* **TEXT PASSAGE**:
....
From: Tom Tucker <t...@opengridcomputing.com>

Add an ib_iomem_get service that converts a vma to an array of
physical addresses. This makes it easier for each device driver to
add support for the reg_io_mr provider method.

Signed-off-by: Tom Tucker <t...@ogc.us>
---

 drivers/infiniband/core/umem.c |  248 ++++++++++++++++++++++++++++++++++++++--
 include/rdma/ib_umem.h         |   14 ++
 2 files changed, 251 insertions(+), 11 deletions(-)

diff --git a/drivers/infiniband/core/umem.c b/drivers/infiniband/core/umem.c
index 415e186..f103956 100644
--- a/drivers/infiniband/core/umem.c
+++ b/drivers/infiniband/core/umem.c
@@ -52,16 +52,18 @@ static void __ib_umem_release(struct ib_device *dev, struct 
ib_umem *umem, int d
        int i;
 
        list_for_each_entry_safe(chunk, tmp, &umem->chunk_list, list) {
-               ib_dma_unmap_sg(dev, chunk->page_list,
-                               chunk->nents, DMA_BIDIRECTIONAL);
-               for (i = 0; i < chunk->nents; ++i) {
-                       struct page *page = sg_page(&chunk->page_list[i]);
-
-                       if (umem->writable && dirty)
-                               set_page_dirty_lock(page);
-                       put_page(page);
-               }
+               if (umem->type == IB_UMEM_MEM_MAP) {
+                       ib_dma_unmap_sg(dev, chunk->page_list,
+                                       chunk->nents, DMA_BIDIRECTIONAL);
+                       for (i = 0; i < chunk->nents; ++i) {
+                               struct page *page =
+                                       sg_page(&chunk->page_list[i]);
 
+                               if (umem->writable && dirty)
+                                       set_page_dirty_lock(page);
+                               put_page(page);
+                       }
+               }
                kfree(chunk);
        }
 }
@@ -150,7 +152,7 @@ struct ib_umem *ib_umem_get(struct ib_ucontext *context, 
unsigned long addr,
        while (npages) {
                ret = get_user_pages(current, current->mm, cur_base,
                                     min_t(unsigned long, npages,
-                                          PAGE_SIZE / sizeof (struct page *)),
+                                          PAGE_SIZE / sizeof(struct page *)),
                                     1, !umem->writable, page_list, vma_list);
 
                if (ret < 0)
@@ -162,7 +164,8 @@ struct ib_umem *ib_umem_get(struct ib_ucontext *context, 
unsigned long addr,
                off = 0;
 
                while (ret) {
-                       chunk = kmalloc(sizeof *chunk + sizeof (struct 
scatterlist) *
+                       chunk = kmalloc(sizeof *chunk +
+                                       sizeof(struct scatterlist) *
                                        min_t(int, ret, IB_UMEM_MAX_PAGE_CHUNK),
                                        GFP_KERNEL);
                        if (!chunk) {
@@ -292,3 +295,226 @@ int ib_umem_page_count(struct ib_umem *umem)
....
* **SOURCE DATA**:
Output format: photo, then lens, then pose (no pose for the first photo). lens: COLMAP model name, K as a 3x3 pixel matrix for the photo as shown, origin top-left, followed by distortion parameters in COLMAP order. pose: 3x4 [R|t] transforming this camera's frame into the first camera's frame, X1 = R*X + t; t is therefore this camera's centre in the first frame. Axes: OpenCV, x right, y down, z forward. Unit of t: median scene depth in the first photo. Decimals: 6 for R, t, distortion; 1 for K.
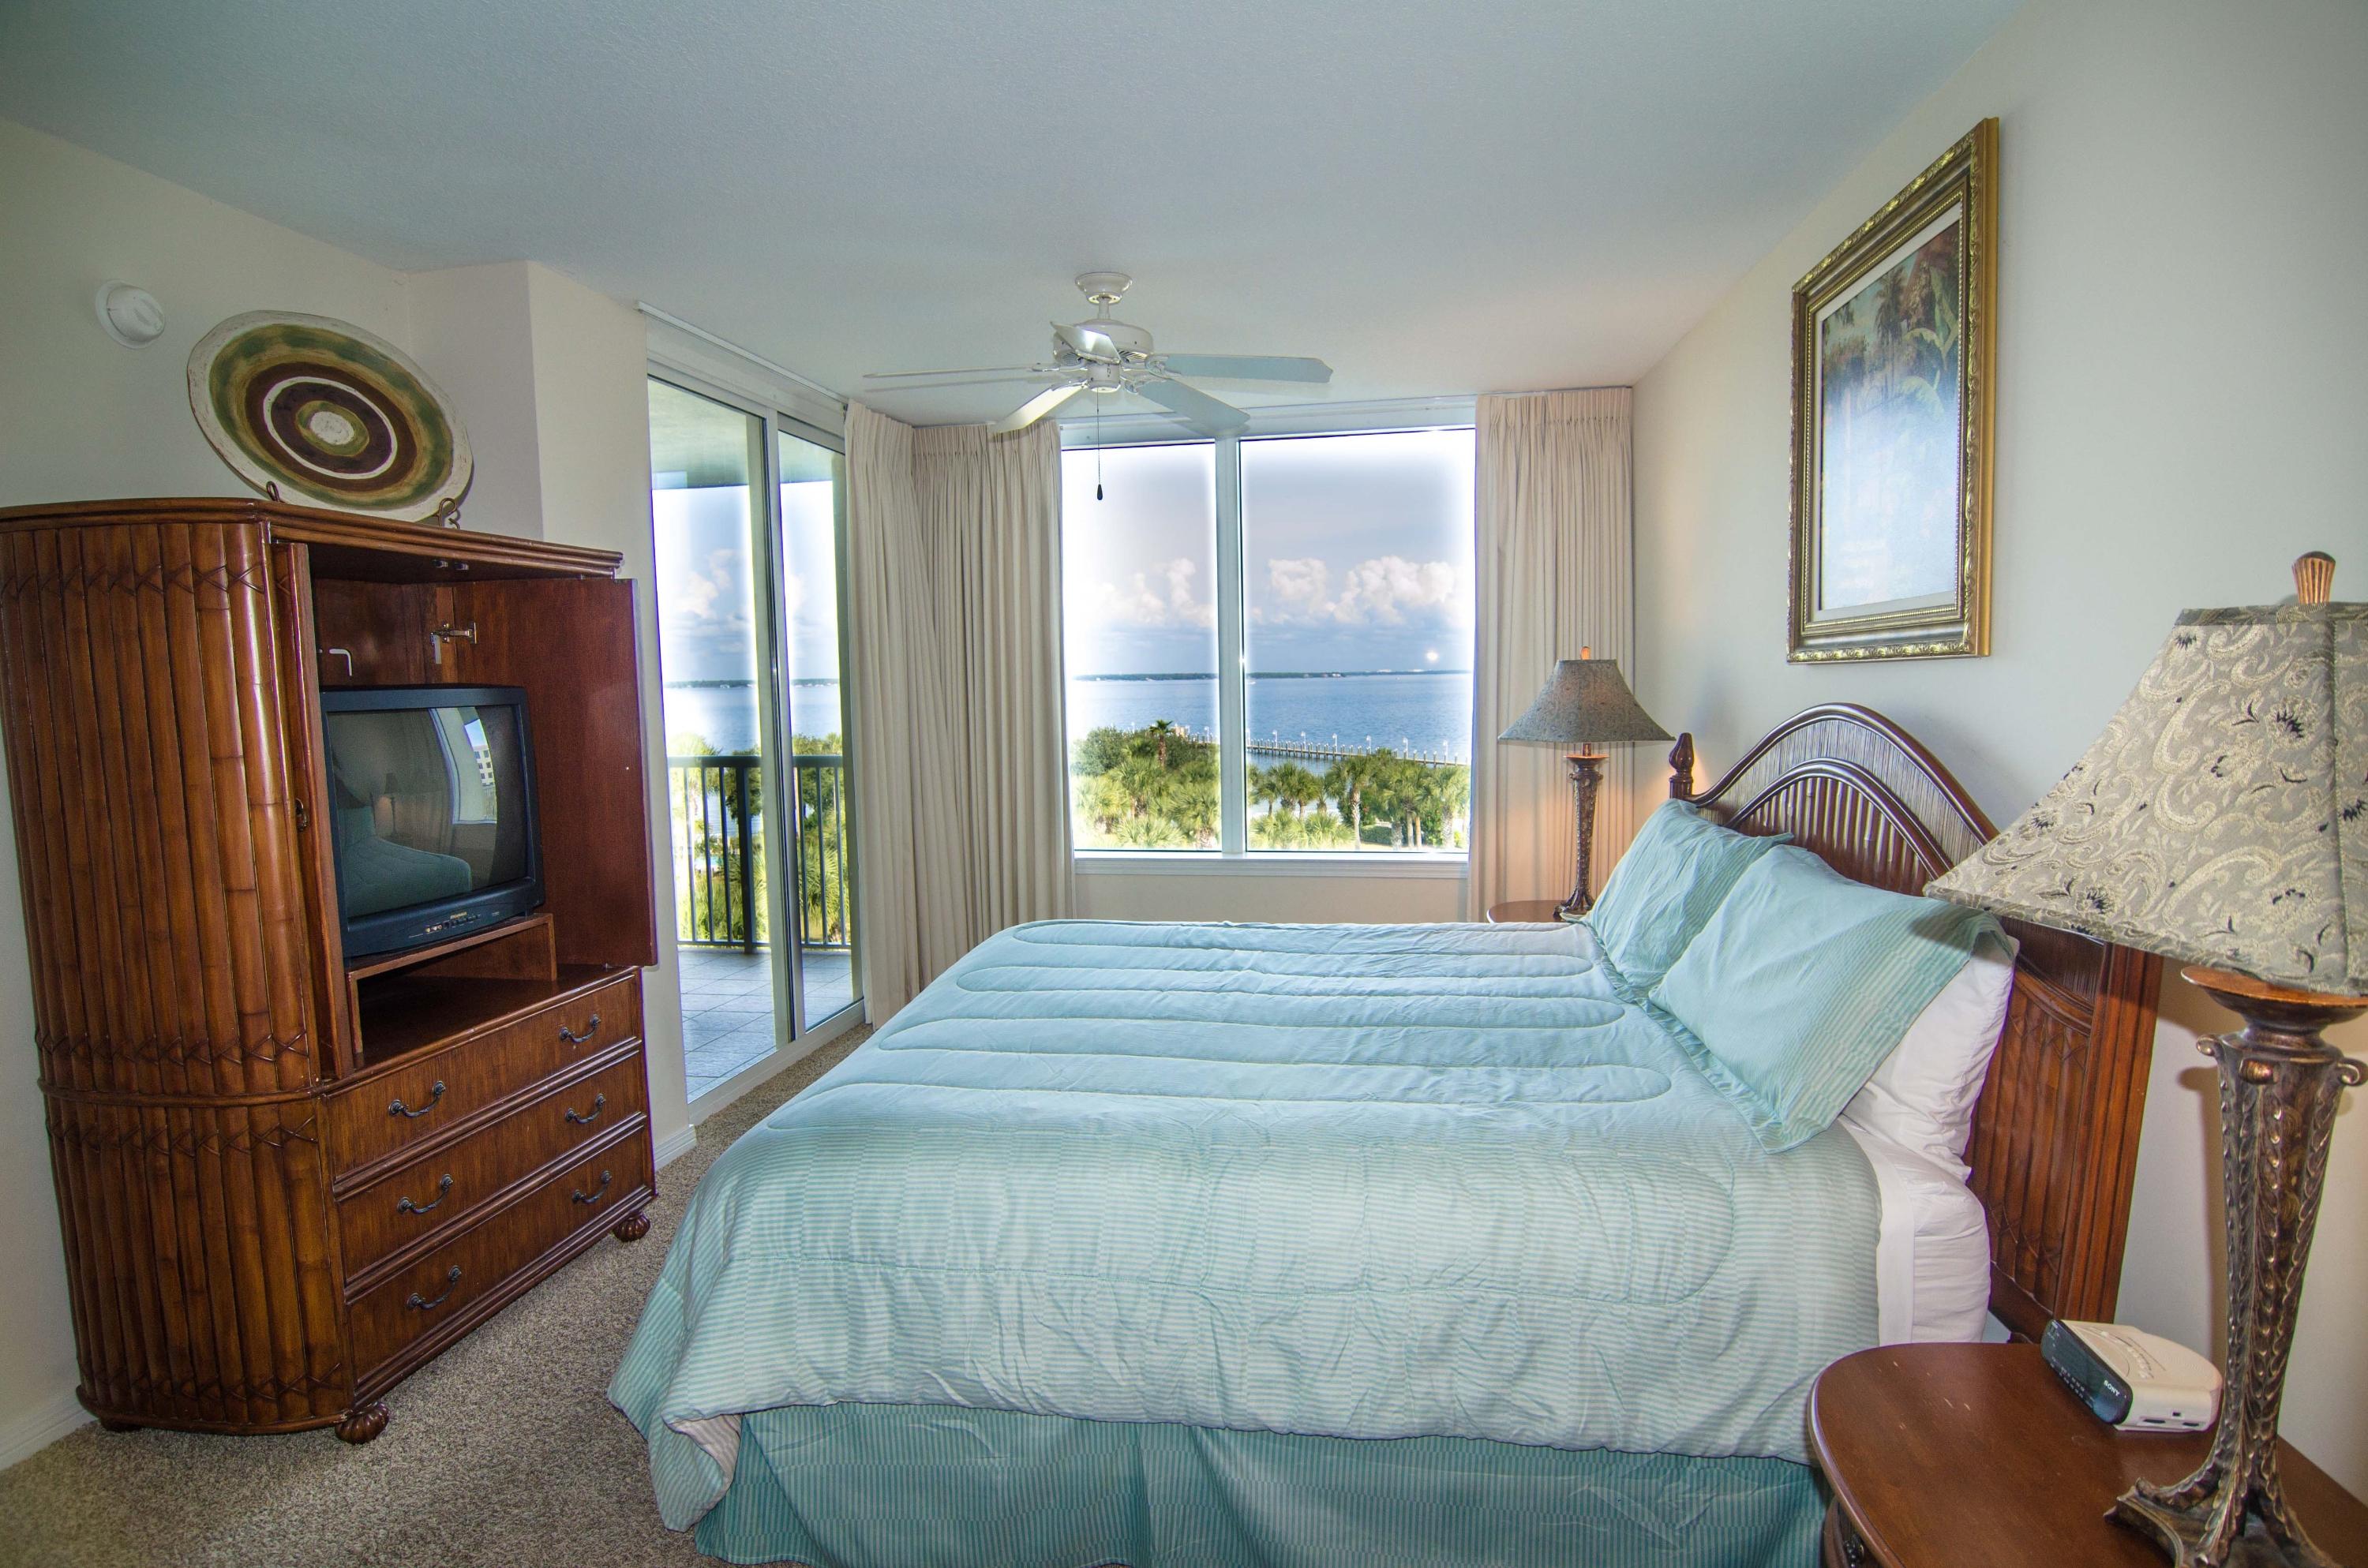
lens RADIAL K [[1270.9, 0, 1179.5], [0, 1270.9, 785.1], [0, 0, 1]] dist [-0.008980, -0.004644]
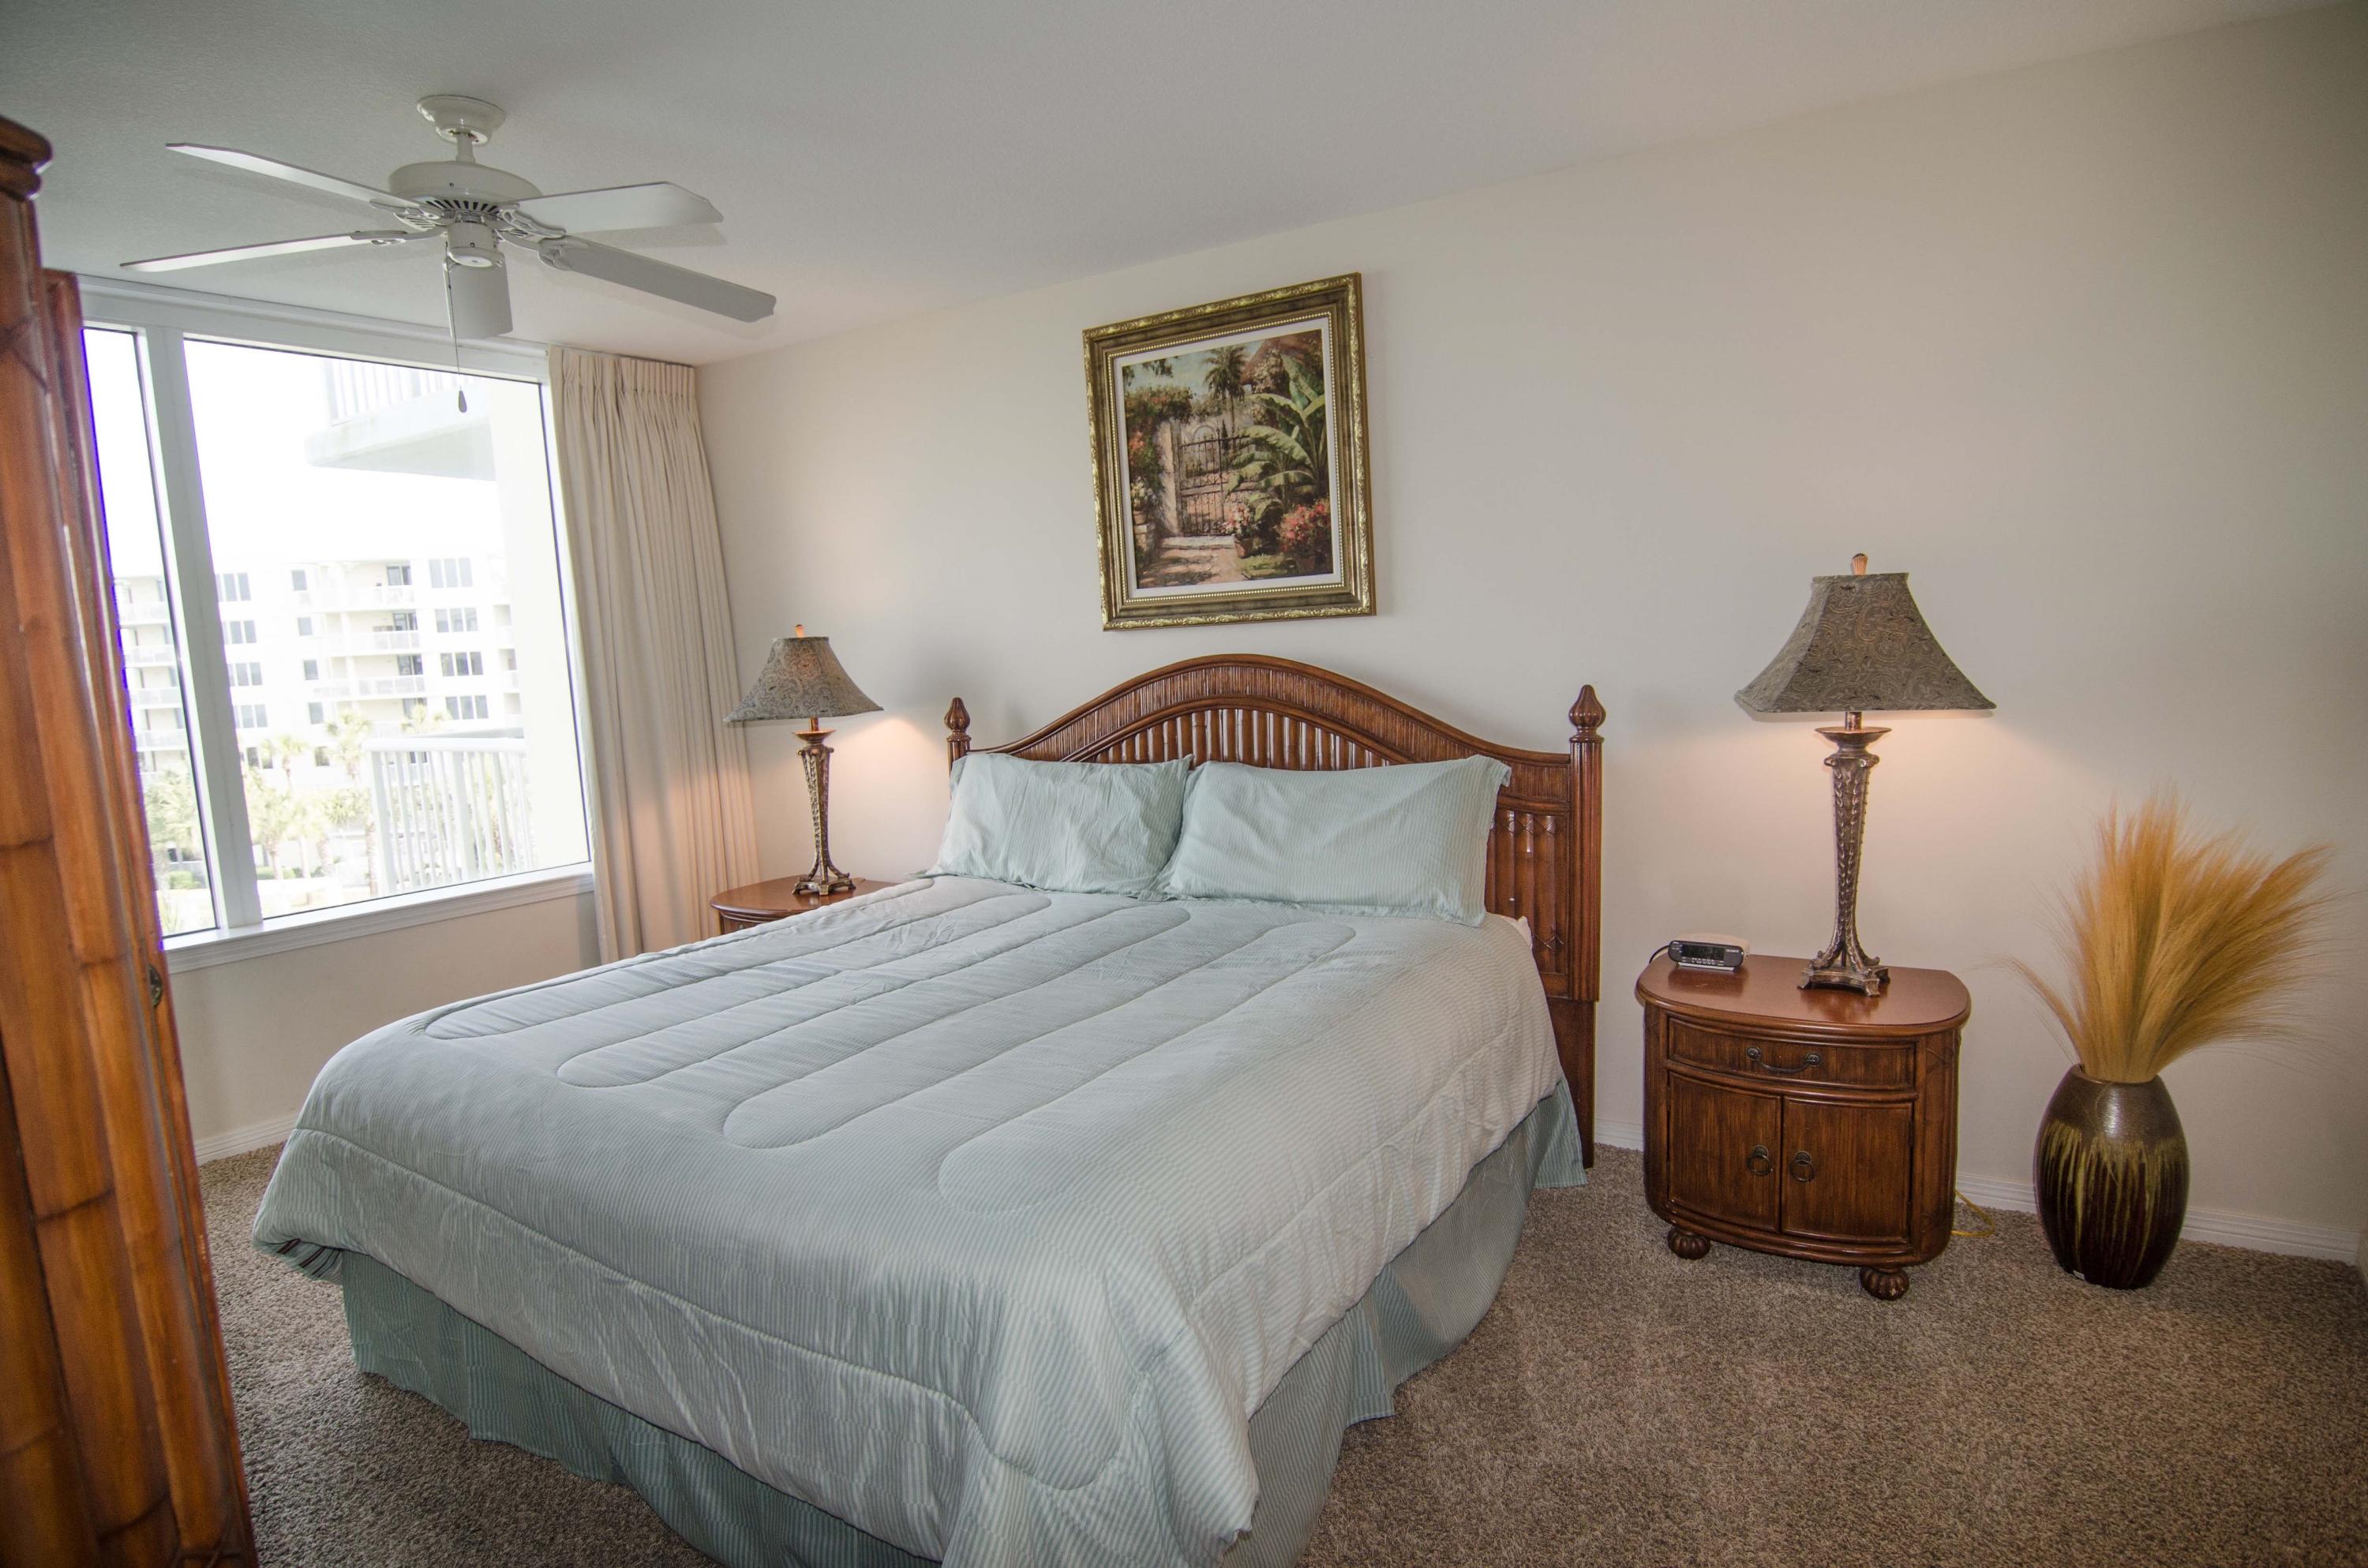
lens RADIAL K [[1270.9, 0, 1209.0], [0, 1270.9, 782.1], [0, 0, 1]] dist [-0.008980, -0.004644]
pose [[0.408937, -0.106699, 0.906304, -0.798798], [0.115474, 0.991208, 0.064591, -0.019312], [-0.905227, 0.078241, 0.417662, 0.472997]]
....
* **SET OF TASKS**:
• 1. Answer each question about the ib_iomem_get patch in a few words.
(a) What does the new ib_iomem_get service convert a vma into?
(b) How many files does the patch change, and with how many insertions and deletions?
(c) In the changed release loop, what must umem->type equal before the pages are unmapped and put?
• 2. According to the ib_iomem_get patch, why is the ib_iomem_get service being added? Answer in one or two sentences.
• 3. Extend the ib_iomem_get patch from the point where it stops.
The lines play no part in this work.

* **YOUR RESPONSES**:
• 1.
(a) An array of physical addresses.
(b) Two files, with 251 insertions and 11 deletions.
(c) IB_UMEM_MEM_MAP.

• 2. The service converts a vma to an array of physical addresses. This makes it easier for each device driver to add support for the reg_io_mr provider method.

• 3.
        return n;
 }
 EXPORT_SYMBOL(ib_umem_page_count);
+/*
+ * Return the PFN for the specified address in the vma. This only
+ * works for a vma that is VM_PFNMAP.
+ */
+static unsigned long follow_io_pfn(struct vm_area_struct *vma,
+                                  unsigned long address, int write)
+{
+       pgd_t *pgd;
+       pud_t *pud;
+       pmd_t *pmd;
+       pte_t *ptep, pte;
+       spinlock_t *ptl;
+       unsigned long pfn;
+       struct mm_struct *mm = vma->vm_mm;
+
+       BUG_ON(0 == (vma->vm_flags & VM_PFNMAP));
+
+       pgd = pgd_offset(mm, address);
+       if (pgd_none(*pgd) || unlikely(pgd_bad(*pgd)))
+               return 0;
+
+       pud = pud_offset(pgd, address);
+       if (pud_none(*pud))
+               return 0;
+       if (unlikely(pud_bad(*pud)))
+               return 0;
+
+       pmd = pmd_offset(pud, address);
+       if (pmd_none(*pmd))
+               return 0;
+       if (unlikely(pmd_bad(*pmd)))
+               return 0;
+
+       ptep = pte_offset_map_lock(mm, pmd, address, &ptl);
+       pte = *ptep;
+       if (!pte_present(pte))
+               goto bad;
+       if (write && !pte_write(pte))
+               goto bad;
+
+       pfn = pte_pfn(pte);
+       pte_unmap_unlock(ptep, ptl);
+       return pfn;
+ bad:
+       pte_unmap_unlock(ptep, ptl);
+       return 0;
+}
+
+int ib_get_io_pfn(struct task_struct *tsk, struct mm_struct *mm,
+                 unsigned long start, int len, int write, int force,
+                 unsigned long *pfn_list, struct vm_area_struct **vmas)
+{
+       unsigned long pfn;
+       int i;
+       if (len <= 0)
+               return 0;
+
+       i = 0;
+       do {
+               struct vm_area_struct *vma;
+
+               vma = find_vma(mm, start);
+               if (0 == (vma->vm_flags & VM_PFNMAP))
+                       return -EINVAL;
+
+               if (0 == (vma->vm_flags & VM_IO))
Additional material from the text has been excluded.